Breaching a dike; saving a salt marsh

Helping protect coastal communities from climate change, one wetland at a time

January 27, 2017
Breaching a dike; saving a salt marsh
© DUC

In 2008, New Brunswick’s Department of Agriculture, Aquaculture and Fisheries was losing a battle with the Bay of Fundy tides. Waves were destroying the agricultural dike in Aulac, N.B., originally built to keep water in the bay’s Cumberland Basin from flooding farmland on the Tantramar Marshes.

When the department built a new dike, DUC staff approached them about forming a partnership. Their proposal: DUC would help fund the new dike, and scientific monitoring, if they could restore a salt marsh between it and the old one.

The groundbreaking project—funded jointly by the province’s Department of Transportation and Infrastructure and Canada’s Department of Fisheries and Oceans’ Small Craft Harbours program, as well as New Brunswick’s Environmental Trust Fund—would provide researchers insight into how salt marshes can help mitigate the effects of rising seas.

In fall 2010, DUC breached the old dike and allowed salt water back into two 20-acre (8-hectare) pieces of land behind it. But the dike was so weak, it eroded and opened in unplanned places sooner than expected, giving the young marsh less protection as it was establishing.

Since then, the marsh’s soil and vegetation has continued to stabilize so the marsh will be able to protect the new dike behind it. Meanwhile, researchers from DUC, nearby Mount Allison University, the University of New Brunswick and Acadia University, have discovered that plant and animal communities are becoming similar to those of other natural salt marshes near the restoration site.
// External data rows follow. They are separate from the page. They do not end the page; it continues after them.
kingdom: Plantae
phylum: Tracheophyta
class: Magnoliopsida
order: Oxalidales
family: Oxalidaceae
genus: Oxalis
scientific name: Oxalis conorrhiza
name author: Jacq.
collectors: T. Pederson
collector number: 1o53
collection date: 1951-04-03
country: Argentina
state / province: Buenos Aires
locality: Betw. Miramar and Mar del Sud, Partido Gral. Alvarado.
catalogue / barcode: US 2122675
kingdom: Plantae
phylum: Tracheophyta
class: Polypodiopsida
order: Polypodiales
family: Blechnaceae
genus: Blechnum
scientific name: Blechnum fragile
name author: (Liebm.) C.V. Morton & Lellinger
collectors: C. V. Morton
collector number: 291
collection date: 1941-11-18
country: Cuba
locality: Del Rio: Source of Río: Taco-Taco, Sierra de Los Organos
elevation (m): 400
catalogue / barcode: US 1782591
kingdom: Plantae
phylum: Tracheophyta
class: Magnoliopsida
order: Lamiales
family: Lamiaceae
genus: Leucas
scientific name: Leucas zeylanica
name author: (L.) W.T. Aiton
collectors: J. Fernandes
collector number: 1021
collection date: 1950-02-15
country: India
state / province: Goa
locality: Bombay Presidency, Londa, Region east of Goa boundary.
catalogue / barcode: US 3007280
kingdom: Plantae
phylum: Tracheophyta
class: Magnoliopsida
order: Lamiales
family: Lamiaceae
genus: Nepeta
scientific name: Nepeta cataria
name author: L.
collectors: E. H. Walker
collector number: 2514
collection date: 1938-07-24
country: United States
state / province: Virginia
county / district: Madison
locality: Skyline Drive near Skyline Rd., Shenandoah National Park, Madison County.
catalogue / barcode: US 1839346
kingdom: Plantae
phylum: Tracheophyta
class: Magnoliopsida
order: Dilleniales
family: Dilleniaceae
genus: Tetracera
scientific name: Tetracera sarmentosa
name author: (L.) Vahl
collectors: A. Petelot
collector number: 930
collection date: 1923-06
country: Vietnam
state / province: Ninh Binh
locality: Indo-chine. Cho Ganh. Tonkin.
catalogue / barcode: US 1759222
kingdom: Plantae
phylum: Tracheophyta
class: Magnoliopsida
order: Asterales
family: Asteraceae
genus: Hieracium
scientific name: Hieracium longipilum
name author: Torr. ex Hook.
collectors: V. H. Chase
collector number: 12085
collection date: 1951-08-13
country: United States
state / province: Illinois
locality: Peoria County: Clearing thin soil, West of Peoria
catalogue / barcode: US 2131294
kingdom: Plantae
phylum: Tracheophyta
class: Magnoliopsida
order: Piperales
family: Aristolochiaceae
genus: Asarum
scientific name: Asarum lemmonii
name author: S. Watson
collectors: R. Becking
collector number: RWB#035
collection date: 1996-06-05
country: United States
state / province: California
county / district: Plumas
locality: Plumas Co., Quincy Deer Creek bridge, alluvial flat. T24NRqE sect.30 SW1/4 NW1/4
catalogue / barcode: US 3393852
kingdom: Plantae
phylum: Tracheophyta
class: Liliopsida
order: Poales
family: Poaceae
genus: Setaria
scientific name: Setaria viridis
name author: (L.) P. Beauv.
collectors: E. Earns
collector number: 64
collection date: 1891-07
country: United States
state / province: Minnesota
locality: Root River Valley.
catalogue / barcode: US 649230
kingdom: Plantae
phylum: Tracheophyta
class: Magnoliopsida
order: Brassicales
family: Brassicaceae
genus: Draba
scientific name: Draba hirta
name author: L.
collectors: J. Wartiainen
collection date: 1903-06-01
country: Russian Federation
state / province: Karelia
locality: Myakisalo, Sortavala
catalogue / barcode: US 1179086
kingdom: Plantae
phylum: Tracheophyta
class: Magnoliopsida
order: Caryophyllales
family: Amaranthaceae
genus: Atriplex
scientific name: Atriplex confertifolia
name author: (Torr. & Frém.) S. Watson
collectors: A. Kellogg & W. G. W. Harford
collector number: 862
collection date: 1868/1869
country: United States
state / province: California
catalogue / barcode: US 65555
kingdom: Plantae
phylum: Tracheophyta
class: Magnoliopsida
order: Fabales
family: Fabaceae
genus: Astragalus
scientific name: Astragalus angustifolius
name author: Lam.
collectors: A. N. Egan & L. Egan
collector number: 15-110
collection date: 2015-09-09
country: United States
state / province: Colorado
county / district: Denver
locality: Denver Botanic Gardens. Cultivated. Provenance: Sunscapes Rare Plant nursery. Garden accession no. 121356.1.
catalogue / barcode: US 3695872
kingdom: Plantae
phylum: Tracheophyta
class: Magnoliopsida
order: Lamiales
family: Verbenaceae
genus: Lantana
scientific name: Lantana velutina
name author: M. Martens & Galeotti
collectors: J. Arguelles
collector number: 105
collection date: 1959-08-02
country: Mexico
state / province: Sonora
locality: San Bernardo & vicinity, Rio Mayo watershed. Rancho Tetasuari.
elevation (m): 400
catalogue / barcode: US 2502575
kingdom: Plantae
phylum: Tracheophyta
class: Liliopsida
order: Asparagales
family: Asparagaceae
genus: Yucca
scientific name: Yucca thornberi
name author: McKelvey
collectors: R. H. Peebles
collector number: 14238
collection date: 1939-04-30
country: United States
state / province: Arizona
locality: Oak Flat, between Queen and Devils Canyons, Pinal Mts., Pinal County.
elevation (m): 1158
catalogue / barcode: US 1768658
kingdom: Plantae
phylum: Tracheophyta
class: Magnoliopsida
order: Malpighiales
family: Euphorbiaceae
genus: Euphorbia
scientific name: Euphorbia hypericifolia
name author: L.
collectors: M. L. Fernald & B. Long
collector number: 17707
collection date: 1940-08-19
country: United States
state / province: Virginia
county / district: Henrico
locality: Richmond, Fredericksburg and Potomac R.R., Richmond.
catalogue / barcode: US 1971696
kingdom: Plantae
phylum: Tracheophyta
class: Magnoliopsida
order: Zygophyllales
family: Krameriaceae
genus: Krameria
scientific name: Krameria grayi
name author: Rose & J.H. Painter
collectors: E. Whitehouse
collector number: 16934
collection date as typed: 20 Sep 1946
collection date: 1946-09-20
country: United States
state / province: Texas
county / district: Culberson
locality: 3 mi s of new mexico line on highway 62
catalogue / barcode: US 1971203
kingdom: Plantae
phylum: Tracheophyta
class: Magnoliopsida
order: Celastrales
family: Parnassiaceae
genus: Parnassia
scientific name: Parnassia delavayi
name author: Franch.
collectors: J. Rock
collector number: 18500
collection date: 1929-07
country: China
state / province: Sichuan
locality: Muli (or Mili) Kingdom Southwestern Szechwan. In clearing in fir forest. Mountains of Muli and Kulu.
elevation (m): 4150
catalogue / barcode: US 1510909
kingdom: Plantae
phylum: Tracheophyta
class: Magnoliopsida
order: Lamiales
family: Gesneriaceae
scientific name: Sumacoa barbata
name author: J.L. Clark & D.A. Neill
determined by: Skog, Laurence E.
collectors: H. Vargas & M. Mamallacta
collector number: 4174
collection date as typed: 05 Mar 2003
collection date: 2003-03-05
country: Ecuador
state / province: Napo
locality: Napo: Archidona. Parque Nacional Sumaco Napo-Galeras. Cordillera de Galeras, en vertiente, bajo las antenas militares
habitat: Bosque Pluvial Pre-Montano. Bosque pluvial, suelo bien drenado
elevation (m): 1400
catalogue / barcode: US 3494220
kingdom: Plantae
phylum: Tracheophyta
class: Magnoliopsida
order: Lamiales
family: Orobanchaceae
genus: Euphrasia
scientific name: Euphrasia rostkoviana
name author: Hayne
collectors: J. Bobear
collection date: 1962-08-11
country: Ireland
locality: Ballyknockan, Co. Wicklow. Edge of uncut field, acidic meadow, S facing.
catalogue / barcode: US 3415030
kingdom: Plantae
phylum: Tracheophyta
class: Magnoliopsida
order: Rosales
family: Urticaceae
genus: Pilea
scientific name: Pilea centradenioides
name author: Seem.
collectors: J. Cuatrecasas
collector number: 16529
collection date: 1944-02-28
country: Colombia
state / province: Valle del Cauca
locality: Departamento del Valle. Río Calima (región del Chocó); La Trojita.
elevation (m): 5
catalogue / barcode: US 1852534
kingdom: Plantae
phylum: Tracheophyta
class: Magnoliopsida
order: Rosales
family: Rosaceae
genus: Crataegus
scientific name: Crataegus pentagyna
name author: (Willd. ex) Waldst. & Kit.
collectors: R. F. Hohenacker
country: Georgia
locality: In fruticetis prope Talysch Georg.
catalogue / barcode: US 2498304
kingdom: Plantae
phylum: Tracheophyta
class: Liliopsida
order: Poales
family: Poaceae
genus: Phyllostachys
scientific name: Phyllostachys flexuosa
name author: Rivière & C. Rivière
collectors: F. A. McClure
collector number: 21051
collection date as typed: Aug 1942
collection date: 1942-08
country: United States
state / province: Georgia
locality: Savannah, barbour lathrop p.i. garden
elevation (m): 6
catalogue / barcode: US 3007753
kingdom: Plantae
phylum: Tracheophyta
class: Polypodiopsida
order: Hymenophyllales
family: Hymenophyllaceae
Thanks to this pilot project, the researchers —studying everything from birds to geomorphology—are now more prepared to undertake this kind of project in the future, and help mitigate the effects of climate change.

“It’s one adaptation to climate change, especially in low-lying areas protected by dikes,” says DUC conservation specialist Nic McLellan. “Salt marshes protect the dikes, and provide a buffer from the waves.”